Sakurai Y, Kato Y, Hino Y, Fujiwara S, Otani H, Imamura H

机构信息

Department of Thoracic Surgery, Kansai Medical University, Osaka, Japan.

出版信息

Nihon Kyobu Geka Gakkai Zasshi. 1995 Sep;43(9):1684-9.

PMID:8530857
Abstract

The performance of open heart surgery in a patient with a tracheostoma can present difficult problems, including postoperative mediastinitis and inadequate operative exposure.
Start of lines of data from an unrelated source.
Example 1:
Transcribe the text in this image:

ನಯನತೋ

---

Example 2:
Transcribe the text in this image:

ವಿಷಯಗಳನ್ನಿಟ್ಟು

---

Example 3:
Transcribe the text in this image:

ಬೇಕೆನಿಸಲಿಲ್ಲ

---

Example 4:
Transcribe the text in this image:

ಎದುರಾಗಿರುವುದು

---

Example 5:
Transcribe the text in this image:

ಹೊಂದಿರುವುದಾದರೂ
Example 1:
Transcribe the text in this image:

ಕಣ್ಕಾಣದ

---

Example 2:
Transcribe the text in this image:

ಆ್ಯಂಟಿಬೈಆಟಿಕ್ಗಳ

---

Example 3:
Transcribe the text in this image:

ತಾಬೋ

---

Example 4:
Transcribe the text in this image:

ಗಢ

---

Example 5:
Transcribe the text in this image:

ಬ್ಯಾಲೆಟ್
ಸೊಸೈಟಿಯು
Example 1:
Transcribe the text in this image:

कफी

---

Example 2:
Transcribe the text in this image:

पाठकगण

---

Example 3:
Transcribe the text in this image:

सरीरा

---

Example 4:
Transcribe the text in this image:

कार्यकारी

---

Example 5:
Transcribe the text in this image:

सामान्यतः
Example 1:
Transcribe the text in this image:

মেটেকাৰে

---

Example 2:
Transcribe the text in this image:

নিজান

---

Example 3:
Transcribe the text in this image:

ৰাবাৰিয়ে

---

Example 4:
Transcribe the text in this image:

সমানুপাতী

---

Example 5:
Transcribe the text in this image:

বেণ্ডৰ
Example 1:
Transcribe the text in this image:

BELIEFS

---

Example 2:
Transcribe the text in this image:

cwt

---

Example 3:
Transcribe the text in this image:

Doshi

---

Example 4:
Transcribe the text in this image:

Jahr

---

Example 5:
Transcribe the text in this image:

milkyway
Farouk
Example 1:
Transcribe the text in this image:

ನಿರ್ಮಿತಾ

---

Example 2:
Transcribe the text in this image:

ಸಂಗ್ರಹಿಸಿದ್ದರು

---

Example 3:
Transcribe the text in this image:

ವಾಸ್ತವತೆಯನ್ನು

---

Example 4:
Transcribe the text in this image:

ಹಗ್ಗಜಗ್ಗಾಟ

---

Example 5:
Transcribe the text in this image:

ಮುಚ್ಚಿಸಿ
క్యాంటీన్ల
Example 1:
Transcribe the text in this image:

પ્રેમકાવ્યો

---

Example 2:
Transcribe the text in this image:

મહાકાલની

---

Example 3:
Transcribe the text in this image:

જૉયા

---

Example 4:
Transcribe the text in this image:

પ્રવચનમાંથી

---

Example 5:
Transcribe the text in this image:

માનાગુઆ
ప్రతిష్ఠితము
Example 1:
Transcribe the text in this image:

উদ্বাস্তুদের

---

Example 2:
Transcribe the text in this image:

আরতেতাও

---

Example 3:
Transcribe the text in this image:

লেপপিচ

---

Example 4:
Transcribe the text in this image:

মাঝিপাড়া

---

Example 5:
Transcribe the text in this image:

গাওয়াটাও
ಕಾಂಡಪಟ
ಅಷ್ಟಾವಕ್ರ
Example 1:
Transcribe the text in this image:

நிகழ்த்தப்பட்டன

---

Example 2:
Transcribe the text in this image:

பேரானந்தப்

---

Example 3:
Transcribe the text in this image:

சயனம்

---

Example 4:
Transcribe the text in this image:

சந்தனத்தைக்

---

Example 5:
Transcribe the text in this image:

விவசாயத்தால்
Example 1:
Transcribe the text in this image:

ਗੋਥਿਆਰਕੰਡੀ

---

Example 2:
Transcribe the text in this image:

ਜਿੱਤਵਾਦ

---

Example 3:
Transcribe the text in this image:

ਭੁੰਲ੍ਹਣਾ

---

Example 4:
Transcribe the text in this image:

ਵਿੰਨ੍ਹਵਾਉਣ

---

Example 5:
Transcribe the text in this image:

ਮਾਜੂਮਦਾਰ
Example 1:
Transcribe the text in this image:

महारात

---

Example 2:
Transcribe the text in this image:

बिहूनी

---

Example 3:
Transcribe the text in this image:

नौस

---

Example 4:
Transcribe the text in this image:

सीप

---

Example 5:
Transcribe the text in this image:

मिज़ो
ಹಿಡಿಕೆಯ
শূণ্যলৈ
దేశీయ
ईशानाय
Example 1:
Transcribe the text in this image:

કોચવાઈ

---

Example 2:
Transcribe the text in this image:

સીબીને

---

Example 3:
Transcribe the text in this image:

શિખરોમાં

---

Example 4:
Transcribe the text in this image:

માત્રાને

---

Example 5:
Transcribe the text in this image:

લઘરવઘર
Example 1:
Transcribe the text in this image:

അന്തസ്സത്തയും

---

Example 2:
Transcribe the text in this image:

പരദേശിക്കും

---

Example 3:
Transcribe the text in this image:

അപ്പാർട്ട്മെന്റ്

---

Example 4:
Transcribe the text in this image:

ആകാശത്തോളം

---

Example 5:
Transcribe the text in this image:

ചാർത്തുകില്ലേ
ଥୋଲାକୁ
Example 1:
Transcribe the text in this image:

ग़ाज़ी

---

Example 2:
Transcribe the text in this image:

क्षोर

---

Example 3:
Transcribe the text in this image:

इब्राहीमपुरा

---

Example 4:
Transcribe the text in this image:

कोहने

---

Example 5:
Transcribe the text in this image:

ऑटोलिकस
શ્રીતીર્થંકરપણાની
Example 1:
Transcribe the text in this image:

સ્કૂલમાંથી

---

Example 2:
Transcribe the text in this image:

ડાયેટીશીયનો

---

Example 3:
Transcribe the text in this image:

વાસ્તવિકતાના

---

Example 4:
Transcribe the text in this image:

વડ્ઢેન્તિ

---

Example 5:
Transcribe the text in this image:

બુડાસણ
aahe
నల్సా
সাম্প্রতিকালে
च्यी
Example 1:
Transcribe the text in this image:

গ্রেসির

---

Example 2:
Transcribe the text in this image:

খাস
Recently, we experienced two cases in which tracheostomy had been done preoperatively due to heart failure and reported the satisfactory results in this paper. Case 1; A 59-year-old woman who had mitral stenosis and massive regurgitation received mitral valve replacement and left atrial raphy. The approach to heart was performed in according to the following. A transverse submammary skin incision was made from right anterior axillar line to left mammary line and then a bilateral thoracotomy was made at the fourth intercostal space. Case 2; A 73-year-old man who had old myocardial infarction and postinfarction angina received coronary artery bypassgrafting to right coronary artery and left anterior descending branch, using saphenous vein grafts. A skin incision was placed at the second intercostal space in the fashion of "collar skin incision" and then made from the center of collar skin incision to the xiphoid process. The sternum was transected at the second intercostal space and divided longitudinally to the xiphoid process. These two approaches provided the adequate operative field. The cannulation of the ascending aorta, the superior vena cava and the inferior vena cava presented no difficulty and the operative procedure could be performed easily in a routine manner. We think that in a case of open heart surgery of a patient with a tracheostoma the approach in which the skin incision is distant from the area of a tracheostoma and no dissection near a tracheostoma is necessary have to be selected in order to decrease the risk of postoperative wound infection and mediastinitis.

摘要

给有气管造口的患者进行心脏直视手术会带来难题,包括术后纵隔炎和手术暴露不充分。最近,我们遇到两例因心力衰竭术前已行气管造口术的病例,并在本文中报告了满意的结果。病例1:一名59岁患有二尖瓣狭窄和大量反流的女性接受了二尖瓣置换和左心房缝合术。心脏手术入路如下进行。沿右腋前线至左乳线做一横形乳房下皮肤切口,然后在第四肋间做双侧开胸术。病例2:一名73岁患有陈旧性心肌梗死和梗死后心绞痛的男性接受了右冠状动脉和左前降支的冠状动脉搭桥术,使用大隐静脉移植物。以“领口皮肤切口”的方式在第二肋间做皮肤切口,然后从领口皮肤切口中心至剑突做切口。在第二肋间横断胸骨并纵向切开至剑突。这两种入路提供了足够的手术视野。升主动脉、上腔静脉和下腔静脉的插管没有困难,手术操作可以按常规方式轻松进行。我们认为,对于有气管造口的患者进行心脏直视手术时,为降低术后伤口感染和纵隔炎的风险,必须选择皮肤切口远离气管造口区域且无需在气管造口附近进行解剖的入路。